Mejor conozcamos que las fabadas asturianas no se hacen con judías sino con fabas y que necesitan obligatoriamente del delicado azafrán; y que los caldos gallegos no son potajes, sino eso: caldos, que humean regocijantes.

Nada del Thyssen Bornemisza y sus Picasos, Dalíes, Goncharovas, Matisses, Manets, fauvistas, cubistas, expresionistas e impresionistas y tomemos un buen tiempo disfrutando con el paladar el Museo del Jamón con una casi infinita selección de obras de arte en eso de embutir carnes en tripas y en descifrar las sutilezas de un “jamón pata negra”, en comparación con un serrano [que nada tiene que ver con lo que por acá conocemos] o un jamón de bellota u otro curado.

Ignore usted Palacios Reales y Catedrales de Almudena y siéntese a degustar un vino riojano frente a esos inescrutables monumentos, y a un lado del Teatro de la Opera, y como reza un anuncio con clara premonición, “¡Al diablo con la crisis! come y bebe bien”, disfrute del aire fresco, del vino y de un buen queso que fue en algún momento leche de cabra montuna en Asturias y viva usted el momento. Innecesario aviso para esos madrileños que en tropeles inundan la Gran Vía a cualquier hora del día, y hasta adentrada la medianoche.

En Toledo le sugiero que se olvide del Alcázar, de la Catedral, de las antiguas y reconvertidas sinagogas, pase por alto al majestuoso Entierro del Conde de Orgaz con sus alargadas y fantasmagóricas figuras y por esa misma callejuela en la que se desciende de la venerable iglesia de Santo Tomé, se encontrará un bistro, que no restaurante, donde entre caña y cañas [de cerveza claro está] degustará sabrosas aceitunas que saben a eso: aceitunas. Y no olvide los mazapanes que se disuelven en la boca como si quisieran escurrirse y no lo logran.

Si quiere sorpréndase con el acueducto romano en Segovia, que no es más que el producto de la ignorancia romana de la dinámica de los fluidos, disfrute el vientecillo que baja de los montes, recorra la judería, repase los interiores góticos, y barrocos a la vez, de su fabulosa catedral, camine un poco más hacia el lomerío y recorra el Alcázar lleno de imaginerías, tapices, armas, armaduras y blasones, dele un vistazo a los artesonados, pero no deje ¡jamás! de paladear el cochinillo, pero antes de trincar el infeliz animalillo con tenedor y cuchillo, permita que el aroma de ese exclusivo preparado le penetre hasta lo más profundo de su entendimiento, que de eso se trata de entender lo perfecto, lo que está a punto y es por demás suculento.

- [TAREA REQUERIDA A]
Por favor, reproduzca el fragmento del texto fuente que empieza en las palabras "Mejor conozcamos que" y acaba tras "u otro curado.".
- [TAREA REQUERIDA B]
Según el texto fuente, ¿qué ingrediente necesitan obligatoriamente las fabadas asturianas?

- [MATERIAL PROPORCIONADO]
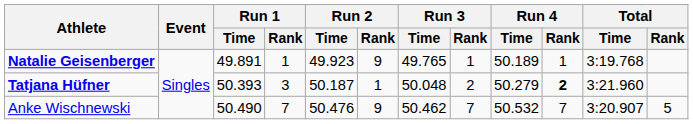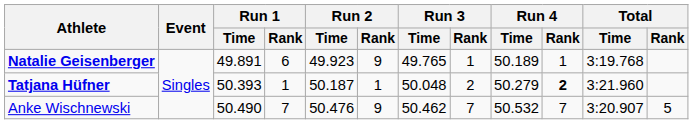Natalie Geisenberger | Run 1 / Rank: 1 -> 6
Tatjana Hüfner | Run 1 / Rank: 3 -> 1
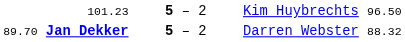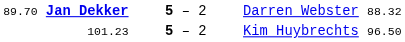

- [RESULTADO DEL EJERCICIO A]
Mejor conozcamos que las fabadas asturianas no se hacen con judías sino con fabas y que necesitan obligatoriamente del delicado azafrán; y que los caldos gallegos no son potajes, sino eso: caldos, que humean regocijantes.

Nada del Thyssen Bornemisza y sus Picasos, Dalíes, Goncharovas, Matisses, Manets, fauvistas, cubistas, expresionistas e impresionistas y tomemos un buen tiempo disfrutando con el paladar el Museo del Jamón con una casi infinita selección de obras de arte en eso de embutir carnes en tripas y en descifrar las sutilezas de un “jamón pata negra”, en comparación con un serrano [que nada tiene que ver con lo que por acá conocemos] o un jamón de bellota u otro curado.

- [RESULTADO DEL EJERCICIO B]
El delicado azafrán.